End of season report: Stoke City
The season was always going to be one of transformation for Mark Hughes. He inherited a group of players drilled in playing a limited style of football not conducive to his own methodologies, so fans’ expectations were quite low. Many had reached their wits' end with the previous regime and were willing to give the new manager time to do things his way. Hughes impressed in such a short space of time -- avoiding relegation with a better brand of football was the wish, so to finish ninth and break some club records in the league is a dream come true for many.
Glenn Whelan. Stoke’s Irishman in the middle is not a headline-maker and indeed left the club awards night with little more than the makings of a hangover. His assured and consistent performances this season have been instrumental to the side’s progression as they look to implement a new way of playing. He is a player who has thrived with the releasing of the previous manager’s shackles and is playing with more positivity. That confidence will only grow into next season, and to see him given the armband in Ryan Shawcross’ absence was just reward from a manager who has learned to depend on him.
Kenwyne Jones. I always stuck up for Jones as I felt he had a rough ride with the arrival of Peter Crouch and the fact he never had a look in from that point on. That support disappeared, though, the minute he made himself unavailable for selection against Liverpool; an unforgivable act that ultimately sealed his fate in the Potteries. That the player he was swapped for, Peter Odemwingie, has gone on to make such an impression in his short time at the club is brilliant. The fact that Jones didn’t and now faces life in the Championship only adds to the enjoyment.

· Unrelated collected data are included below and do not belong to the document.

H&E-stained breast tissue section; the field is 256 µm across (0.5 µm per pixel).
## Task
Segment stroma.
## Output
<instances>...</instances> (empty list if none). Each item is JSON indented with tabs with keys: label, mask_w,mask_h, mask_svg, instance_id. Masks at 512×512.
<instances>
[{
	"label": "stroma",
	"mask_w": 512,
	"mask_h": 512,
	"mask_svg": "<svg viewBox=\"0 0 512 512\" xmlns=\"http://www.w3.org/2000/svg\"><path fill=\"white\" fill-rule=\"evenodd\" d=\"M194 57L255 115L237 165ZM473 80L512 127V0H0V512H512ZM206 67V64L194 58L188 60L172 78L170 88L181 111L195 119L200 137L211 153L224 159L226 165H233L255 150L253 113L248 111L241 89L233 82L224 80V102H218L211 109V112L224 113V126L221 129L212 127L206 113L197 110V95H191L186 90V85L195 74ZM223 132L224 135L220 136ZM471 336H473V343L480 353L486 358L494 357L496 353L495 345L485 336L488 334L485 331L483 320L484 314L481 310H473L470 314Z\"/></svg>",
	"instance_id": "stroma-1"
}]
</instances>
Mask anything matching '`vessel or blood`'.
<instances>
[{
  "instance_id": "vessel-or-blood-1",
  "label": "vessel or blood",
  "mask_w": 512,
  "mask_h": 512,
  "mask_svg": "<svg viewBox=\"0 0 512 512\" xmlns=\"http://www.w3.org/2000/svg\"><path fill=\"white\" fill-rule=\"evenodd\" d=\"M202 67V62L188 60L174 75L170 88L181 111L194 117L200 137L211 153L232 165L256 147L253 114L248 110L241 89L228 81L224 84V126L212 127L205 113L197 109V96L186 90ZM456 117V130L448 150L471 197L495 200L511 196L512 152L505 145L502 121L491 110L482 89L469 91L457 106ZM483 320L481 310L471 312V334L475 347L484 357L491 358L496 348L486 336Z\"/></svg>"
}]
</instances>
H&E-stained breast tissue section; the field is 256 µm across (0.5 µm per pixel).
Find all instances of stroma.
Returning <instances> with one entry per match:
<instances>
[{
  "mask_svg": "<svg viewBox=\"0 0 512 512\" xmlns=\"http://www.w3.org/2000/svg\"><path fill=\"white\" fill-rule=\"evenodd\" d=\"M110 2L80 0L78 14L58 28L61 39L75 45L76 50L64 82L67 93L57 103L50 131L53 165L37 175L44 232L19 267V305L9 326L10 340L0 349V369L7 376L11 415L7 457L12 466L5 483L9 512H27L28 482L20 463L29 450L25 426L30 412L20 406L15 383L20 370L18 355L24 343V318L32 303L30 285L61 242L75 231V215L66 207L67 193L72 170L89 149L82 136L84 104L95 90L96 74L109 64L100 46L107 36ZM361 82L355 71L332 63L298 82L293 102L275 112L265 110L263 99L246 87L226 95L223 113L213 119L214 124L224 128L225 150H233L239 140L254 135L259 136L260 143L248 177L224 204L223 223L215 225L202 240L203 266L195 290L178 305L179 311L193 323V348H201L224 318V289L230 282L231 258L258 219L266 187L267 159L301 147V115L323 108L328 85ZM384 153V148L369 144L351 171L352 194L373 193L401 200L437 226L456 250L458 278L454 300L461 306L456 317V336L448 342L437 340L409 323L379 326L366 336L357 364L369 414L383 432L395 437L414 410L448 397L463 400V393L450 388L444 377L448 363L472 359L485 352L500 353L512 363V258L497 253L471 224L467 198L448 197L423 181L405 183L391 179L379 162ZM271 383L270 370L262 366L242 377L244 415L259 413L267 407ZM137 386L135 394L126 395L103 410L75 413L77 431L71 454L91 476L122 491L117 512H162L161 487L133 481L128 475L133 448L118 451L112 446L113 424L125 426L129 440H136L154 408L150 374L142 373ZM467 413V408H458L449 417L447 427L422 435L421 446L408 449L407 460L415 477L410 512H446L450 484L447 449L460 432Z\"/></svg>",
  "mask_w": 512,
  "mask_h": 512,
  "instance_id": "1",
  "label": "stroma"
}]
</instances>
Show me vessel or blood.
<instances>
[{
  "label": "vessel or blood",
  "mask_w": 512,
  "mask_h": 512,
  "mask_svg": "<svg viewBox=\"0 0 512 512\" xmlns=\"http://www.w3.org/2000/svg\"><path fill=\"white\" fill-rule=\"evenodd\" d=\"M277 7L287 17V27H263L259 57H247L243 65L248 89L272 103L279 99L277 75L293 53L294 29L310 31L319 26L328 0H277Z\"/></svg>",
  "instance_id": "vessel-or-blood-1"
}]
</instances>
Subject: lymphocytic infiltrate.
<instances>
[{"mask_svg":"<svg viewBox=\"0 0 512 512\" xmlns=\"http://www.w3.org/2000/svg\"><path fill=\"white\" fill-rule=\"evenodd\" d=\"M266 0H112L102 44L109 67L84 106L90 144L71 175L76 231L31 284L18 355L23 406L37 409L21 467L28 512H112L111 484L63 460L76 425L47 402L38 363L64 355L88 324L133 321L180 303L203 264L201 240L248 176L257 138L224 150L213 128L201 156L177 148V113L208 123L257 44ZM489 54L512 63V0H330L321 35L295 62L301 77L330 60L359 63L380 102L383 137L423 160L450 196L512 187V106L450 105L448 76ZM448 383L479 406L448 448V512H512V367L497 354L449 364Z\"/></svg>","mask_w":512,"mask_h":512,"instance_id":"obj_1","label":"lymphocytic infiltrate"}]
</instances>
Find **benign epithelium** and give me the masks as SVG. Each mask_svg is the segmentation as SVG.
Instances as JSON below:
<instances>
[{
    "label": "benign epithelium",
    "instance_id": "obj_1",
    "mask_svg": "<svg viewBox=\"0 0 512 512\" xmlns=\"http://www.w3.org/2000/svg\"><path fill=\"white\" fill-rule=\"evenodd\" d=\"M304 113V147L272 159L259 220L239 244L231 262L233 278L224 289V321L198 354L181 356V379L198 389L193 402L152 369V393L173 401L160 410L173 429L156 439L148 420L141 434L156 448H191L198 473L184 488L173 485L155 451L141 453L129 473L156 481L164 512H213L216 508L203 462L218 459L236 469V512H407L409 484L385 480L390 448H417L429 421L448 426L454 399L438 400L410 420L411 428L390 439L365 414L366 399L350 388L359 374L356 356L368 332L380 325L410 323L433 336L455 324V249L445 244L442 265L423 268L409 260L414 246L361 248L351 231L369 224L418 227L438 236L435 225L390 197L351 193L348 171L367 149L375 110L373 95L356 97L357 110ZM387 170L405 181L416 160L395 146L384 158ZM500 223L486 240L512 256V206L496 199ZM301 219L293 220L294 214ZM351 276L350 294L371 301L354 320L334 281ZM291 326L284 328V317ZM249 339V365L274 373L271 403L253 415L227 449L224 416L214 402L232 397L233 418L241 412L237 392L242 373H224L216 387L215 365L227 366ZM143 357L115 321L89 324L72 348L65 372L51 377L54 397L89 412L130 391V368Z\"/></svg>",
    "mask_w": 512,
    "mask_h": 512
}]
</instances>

Hughes has done brilliantly since he arrived a year ago this month. From the first preseason game I saw, I knew it would be a huge change for fans and players alike, and while he was perhaps a little too ambitious with the style in the first couple of months, he was humble and savvy enough to mix the side’s play to find the right balance. The ambition of his words is matched and manifested by the same on the pitch, and his confidence has not only been transferred to the players but the fans too.
Final grade: A-
Simply put, this season’s achievements have been beyond the fans’ wildest dreams or expectations. The change in style is exactly what was needed after years of attrition and the introduction of players who get fans off their seats a welcome return of the excitement that has been missing for so long. Improving the side’s away results will be top of Hughes’ agenda for next season to make sure that home form isn’t relied on too heavily. To do that, he will need to work his magic in the transfer market again, and if he can find more players in the mould of those he did in the summer then the club will only go from strength to strength.